3. The Sakellaridis-Venkatesh renormalized roots $\Delta_X^{SV}$: I think this is what you refer to in (2) of your question, which isn't quite stated correctly. What they do is take $\Delta_X$ and renormalize through elements of the root lattice of the group $G$. Sometimes this requires scaling a spherical root by $1/2$ (such as $SL_2/N$) and sometime by $2$ (such as $Spin_6/Spin_5$). The point is now the spherical roots of $X$ lie in the root lattice of $G$. By Knop--Schalke, this is the root system that $\check{G}_X$ is dual to.

Now the point is that when $X=G/G^\theta$ is symmetric, the restricted roots $\Delta_\theta$ is exactly (up to the scale by $1/2$ which is not really necessary) the set of normalized roots $\Delta_X^n$. Namely if you instead set of elements $\alpha-\theta(\alpha)$ for $\alpha\in\Delta,$ then you recover the normalized roots as a subset of the character lattice of $A$. This is explained in Knop's ``Automorphisms, root systems, and compactifications of homogeneous varieties'' paper, and also in Timashev's book.

Calculationally, we can start by calculating $\Delta_X^n=\Delta_\theta$ as above (though you need to make sure that $A$ is in the correct relative position with $\theta$: it needs to be a maximally $\theta$-split maximal torus). Now we can recover $\Delta_X$ by locating which normalized roots are twice a ``distinguished root'' and rescaling it with $1/2$: this has to do with locating which roots in $\Delta_X^n$ which can be halved without violating Luna's axioms. For example, in the example you give with $G=SL_{2m}$ and $X=SL_{2m}/S(GL_m\times GL_m)$, if we use the standard numbering of the roots, then $$\Delta_X^n = \{\alpha_1+\alpha_{2m-1},\ldots, \alpha_{m-1}+\alpha_{m+1}, 2\alpha_m\}$$ is of Cartan type $C_m$ while $$\Delta_X = \{\alpha_1+\alpha_{2m-1},\ldots, \alpha_{m-1}+\alpha_{m+1}, \alpha_m\}$$ is type $B_m$. Here the root $\alpha_m$ is distinguished in the sense of Losev.
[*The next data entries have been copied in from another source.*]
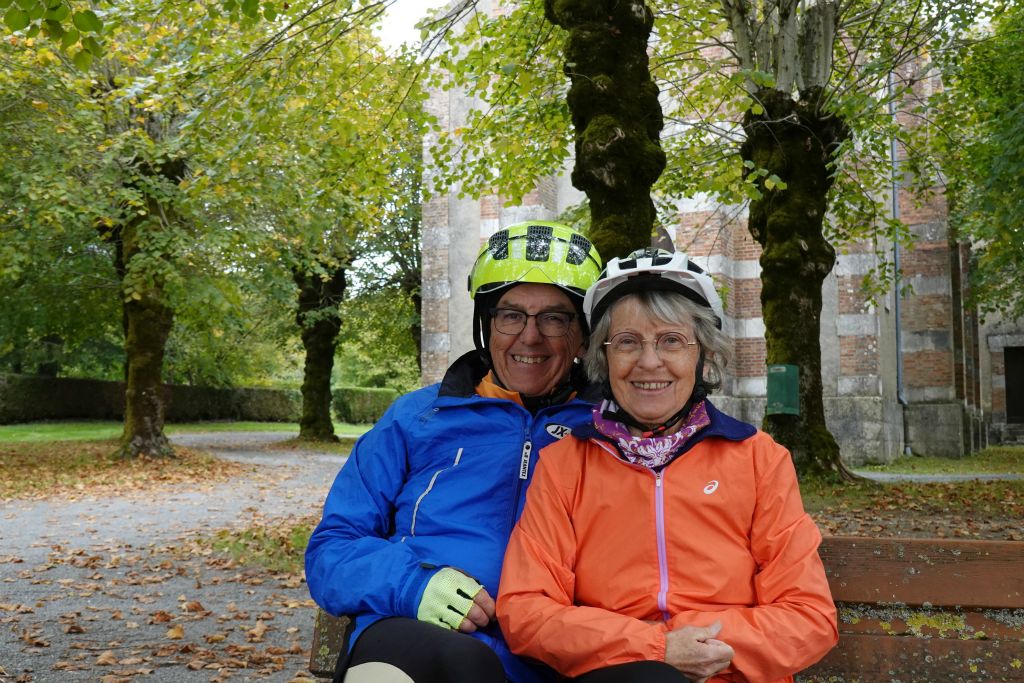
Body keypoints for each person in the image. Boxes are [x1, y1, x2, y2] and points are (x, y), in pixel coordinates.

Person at [496, 248, 838, 683]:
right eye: (627, 342)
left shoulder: (759, 459)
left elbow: (809, 618)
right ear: (604, 360)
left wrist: (690, 648)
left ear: (702, 356)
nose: (649, 361)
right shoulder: (565, 465)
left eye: (671, 341)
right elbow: (527, 610)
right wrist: (658, 651)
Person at [305, 221, 604, 683]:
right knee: (456, 668)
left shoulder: (610, 427)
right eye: (510, 314)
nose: (530, 336)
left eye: (554, 317)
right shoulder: (416, 418)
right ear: (486, 324)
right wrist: (411, 584)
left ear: (582, 334)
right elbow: (332, 548)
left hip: (558, 645)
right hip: (418, 635)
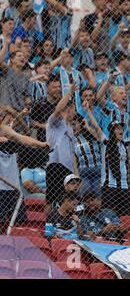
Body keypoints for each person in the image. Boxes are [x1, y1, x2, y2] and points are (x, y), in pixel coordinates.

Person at [45, 83, 77, 213]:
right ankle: (48, 224)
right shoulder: (55, 121)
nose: (75, 112)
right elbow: (58, 110)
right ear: (69, 108)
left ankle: (63, 226)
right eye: (74, 109)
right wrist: (69, 92)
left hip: (68, 170)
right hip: (55, 166)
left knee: (67, 201)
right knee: (52, 199)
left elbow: (72, 153)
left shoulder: (70, 127)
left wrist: (75, 174)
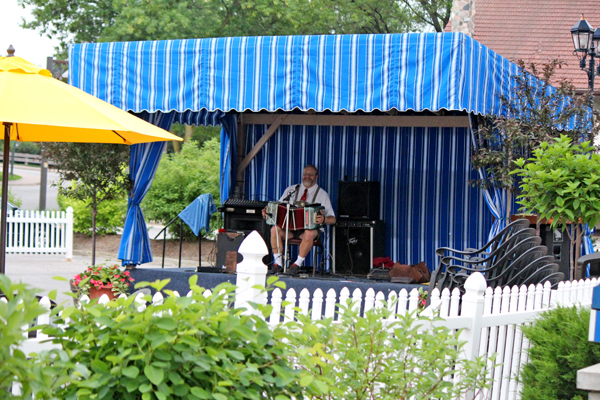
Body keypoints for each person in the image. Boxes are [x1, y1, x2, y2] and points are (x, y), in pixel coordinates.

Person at [263, 165, 336, 276]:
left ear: (317, 177)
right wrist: (267, 211)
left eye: (310, 175)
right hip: (290, 230)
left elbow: (333, 219)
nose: (307, 177)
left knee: (309, 233)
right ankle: (278, 264)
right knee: (274, 229)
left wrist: (324, 219)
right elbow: (277, 207)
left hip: (308, 232)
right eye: (305, 174)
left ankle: (297, 265)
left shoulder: (322, 194)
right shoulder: (291, 190)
In this case $\Delta_X=\Delta_X^{SV}$, so $\check{G}_X=Sp_{2m}$.

In general, computing $\Delta_X^{SV}$ from $\Delta_X$ requires further scaling if there are spherical roots of the form $2\alpha$ which are not distinguished (replacing $SL_{2m}/S(GL_m\times GL_m)$ with the (disconnected) normalizer of the Levi is an example of this) as well as sometimes scaling a sum $\frac{1}{2}(\alpha_1+\alpha_2)$ by $2$. This ensures the existence of a morphism $\check{G}_X\to \check{G}$, but means that this map will not be injective in general.

Answer 2

There is a small survey published in an Oberwolfach report by Bart Van Steirteghem comparing the different normalizations of spherical roots in more detail. The standard normalization is obtained by decreeing spherical roots to be primitive in the weight lattice of the spherical variety of $X$. On the other hand, Sakellaridis and Venkatesh want spherical roots to be primitive in the root lattice of $G$. As opposed to the standard normalization this leads to a dual group of $X$ which maps to the dual group of $G$. On the other hand, SV-spherical roots are in general not weights of $X$. A third difference is that the SV-root system is invariant under finite maps $X\to X'$ while the standard root system is not.